### Extracted data
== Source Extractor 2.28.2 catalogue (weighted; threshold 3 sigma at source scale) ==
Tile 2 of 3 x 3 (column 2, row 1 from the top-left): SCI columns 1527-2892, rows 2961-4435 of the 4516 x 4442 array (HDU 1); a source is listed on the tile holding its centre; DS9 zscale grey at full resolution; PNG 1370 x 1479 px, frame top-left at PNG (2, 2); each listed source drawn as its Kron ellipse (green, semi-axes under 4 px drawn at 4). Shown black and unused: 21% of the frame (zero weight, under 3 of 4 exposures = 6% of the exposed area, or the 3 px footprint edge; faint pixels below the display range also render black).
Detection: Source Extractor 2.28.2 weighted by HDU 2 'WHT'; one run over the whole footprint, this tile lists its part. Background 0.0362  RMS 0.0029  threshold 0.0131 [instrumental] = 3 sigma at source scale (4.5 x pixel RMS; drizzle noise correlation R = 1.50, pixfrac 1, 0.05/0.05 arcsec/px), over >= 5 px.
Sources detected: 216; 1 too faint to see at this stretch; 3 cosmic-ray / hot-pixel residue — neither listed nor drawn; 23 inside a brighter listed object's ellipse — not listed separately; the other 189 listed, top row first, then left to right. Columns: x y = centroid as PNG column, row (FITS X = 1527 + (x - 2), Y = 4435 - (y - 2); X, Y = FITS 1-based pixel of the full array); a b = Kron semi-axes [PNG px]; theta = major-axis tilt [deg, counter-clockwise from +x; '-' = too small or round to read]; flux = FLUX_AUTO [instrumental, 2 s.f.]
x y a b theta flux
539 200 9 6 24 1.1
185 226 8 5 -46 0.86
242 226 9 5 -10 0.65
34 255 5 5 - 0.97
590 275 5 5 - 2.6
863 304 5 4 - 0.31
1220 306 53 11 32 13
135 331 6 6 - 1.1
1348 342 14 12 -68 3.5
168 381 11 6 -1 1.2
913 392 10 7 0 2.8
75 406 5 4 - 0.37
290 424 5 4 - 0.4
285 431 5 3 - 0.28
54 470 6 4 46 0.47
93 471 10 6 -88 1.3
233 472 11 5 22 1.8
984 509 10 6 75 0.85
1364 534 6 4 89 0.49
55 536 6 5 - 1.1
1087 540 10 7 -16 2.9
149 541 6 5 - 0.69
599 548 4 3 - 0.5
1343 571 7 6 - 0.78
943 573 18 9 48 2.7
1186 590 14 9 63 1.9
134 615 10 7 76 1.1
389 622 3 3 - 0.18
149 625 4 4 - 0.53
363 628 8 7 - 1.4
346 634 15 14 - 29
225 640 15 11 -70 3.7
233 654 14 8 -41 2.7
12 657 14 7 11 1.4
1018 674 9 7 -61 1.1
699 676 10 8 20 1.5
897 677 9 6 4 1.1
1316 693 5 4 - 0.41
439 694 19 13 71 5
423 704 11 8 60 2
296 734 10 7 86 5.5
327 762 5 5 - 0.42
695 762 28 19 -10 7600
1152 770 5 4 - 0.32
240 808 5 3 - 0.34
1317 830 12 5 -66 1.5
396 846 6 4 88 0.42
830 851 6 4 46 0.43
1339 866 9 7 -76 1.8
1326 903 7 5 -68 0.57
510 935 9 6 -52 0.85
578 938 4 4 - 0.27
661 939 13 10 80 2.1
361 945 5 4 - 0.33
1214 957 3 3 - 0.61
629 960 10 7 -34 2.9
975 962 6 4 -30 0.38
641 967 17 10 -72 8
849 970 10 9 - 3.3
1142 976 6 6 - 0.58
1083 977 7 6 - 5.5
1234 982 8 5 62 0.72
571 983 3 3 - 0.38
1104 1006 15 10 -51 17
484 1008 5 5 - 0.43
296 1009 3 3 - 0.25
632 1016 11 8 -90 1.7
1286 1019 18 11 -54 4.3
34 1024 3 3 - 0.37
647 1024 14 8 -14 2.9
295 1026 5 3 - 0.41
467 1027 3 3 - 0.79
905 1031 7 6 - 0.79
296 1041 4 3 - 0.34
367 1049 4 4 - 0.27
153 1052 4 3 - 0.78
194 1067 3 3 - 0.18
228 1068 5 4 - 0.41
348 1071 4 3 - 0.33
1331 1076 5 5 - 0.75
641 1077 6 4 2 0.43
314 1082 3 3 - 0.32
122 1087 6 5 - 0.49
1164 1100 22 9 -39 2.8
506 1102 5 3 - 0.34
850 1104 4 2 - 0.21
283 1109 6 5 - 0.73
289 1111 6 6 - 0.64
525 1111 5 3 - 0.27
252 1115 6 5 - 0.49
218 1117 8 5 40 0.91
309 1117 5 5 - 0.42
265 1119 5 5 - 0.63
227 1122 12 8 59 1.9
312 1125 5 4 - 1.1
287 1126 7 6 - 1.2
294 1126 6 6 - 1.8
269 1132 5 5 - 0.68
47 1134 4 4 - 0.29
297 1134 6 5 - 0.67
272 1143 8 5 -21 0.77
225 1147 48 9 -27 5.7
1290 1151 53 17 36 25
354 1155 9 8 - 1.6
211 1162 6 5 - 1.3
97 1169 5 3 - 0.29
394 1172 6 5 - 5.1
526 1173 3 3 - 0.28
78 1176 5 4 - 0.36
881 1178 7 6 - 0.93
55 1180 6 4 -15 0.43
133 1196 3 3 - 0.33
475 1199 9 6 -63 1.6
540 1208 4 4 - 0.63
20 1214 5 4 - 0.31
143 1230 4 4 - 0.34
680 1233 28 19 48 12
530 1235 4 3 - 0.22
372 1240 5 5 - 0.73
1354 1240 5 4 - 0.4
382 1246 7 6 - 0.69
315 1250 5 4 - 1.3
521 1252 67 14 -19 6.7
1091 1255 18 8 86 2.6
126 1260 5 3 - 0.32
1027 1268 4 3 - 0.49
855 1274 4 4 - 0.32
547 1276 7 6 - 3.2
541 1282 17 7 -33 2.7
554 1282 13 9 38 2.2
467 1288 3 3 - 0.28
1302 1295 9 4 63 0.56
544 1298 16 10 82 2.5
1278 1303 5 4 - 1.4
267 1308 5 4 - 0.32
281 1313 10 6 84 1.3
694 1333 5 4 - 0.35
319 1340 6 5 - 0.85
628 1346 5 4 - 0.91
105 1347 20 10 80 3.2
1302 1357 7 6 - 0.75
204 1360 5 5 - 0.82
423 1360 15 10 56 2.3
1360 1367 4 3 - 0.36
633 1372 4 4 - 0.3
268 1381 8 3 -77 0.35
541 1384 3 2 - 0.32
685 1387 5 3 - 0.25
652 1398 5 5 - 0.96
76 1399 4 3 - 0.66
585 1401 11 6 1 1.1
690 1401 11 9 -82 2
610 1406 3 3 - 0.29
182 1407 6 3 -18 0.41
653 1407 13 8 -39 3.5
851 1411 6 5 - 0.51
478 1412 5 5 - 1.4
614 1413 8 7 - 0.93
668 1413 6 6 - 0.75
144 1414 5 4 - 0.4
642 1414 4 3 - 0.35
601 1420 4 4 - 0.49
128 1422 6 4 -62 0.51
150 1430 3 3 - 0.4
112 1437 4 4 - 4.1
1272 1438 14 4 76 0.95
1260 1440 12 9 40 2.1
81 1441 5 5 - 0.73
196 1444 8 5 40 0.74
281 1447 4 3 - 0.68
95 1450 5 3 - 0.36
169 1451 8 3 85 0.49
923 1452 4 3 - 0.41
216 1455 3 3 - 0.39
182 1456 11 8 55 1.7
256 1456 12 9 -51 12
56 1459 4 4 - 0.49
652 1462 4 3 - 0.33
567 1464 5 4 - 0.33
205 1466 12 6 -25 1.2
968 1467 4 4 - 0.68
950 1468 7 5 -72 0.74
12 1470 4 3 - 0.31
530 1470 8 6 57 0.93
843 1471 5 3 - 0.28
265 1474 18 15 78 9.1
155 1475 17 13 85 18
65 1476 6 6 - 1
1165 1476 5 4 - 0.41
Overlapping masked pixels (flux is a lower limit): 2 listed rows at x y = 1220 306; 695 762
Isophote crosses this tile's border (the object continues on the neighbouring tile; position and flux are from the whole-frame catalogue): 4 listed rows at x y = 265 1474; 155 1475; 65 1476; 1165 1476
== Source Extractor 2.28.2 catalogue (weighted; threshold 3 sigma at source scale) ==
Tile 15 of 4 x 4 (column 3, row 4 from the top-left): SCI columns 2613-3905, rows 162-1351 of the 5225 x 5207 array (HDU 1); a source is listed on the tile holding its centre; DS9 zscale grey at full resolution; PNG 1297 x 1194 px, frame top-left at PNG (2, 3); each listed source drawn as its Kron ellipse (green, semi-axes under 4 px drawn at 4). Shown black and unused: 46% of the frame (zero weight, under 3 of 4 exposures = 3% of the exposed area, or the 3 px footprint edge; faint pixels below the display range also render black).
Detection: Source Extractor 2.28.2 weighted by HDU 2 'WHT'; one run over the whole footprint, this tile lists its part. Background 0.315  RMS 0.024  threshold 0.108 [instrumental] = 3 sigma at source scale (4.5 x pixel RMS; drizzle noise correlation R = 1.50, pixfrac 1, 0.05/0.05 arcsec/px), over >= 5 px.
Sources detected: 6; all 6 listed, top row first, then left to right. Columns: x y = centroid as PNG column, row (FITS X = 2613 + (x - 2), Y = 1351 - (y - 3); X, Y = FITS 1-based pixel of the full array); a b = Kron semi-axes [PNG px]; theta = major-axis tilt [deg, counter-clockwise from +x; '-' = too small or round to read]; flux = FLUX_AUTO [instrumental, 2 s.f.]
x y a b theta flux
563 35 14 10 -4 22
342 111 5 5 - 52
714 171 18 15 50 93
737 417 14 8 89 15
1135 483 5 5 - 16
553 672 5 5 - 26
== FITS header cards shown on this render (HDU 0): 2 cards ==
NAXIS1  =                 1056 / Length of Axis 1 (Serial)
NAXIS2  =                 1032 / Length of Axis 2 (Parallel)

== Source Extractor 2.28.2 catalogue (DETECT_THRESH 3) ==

### Aim of the exercise
Copy out the lines of the data above, starting with the line that contains "FITS header cards" and continuing through the last line of the data.

### Solution for this exercise
== FITS header cards shown on this render (HDU 0): 2 cards ==
NAXIS1  =                 1056 / Length of Axis 1 (Serial)
NAXIS2  =                 1032 / Length of Axis 2 (Parallel)

== Source Extractor 2.28.2 catalogue (DETECT_THRESH 3) ==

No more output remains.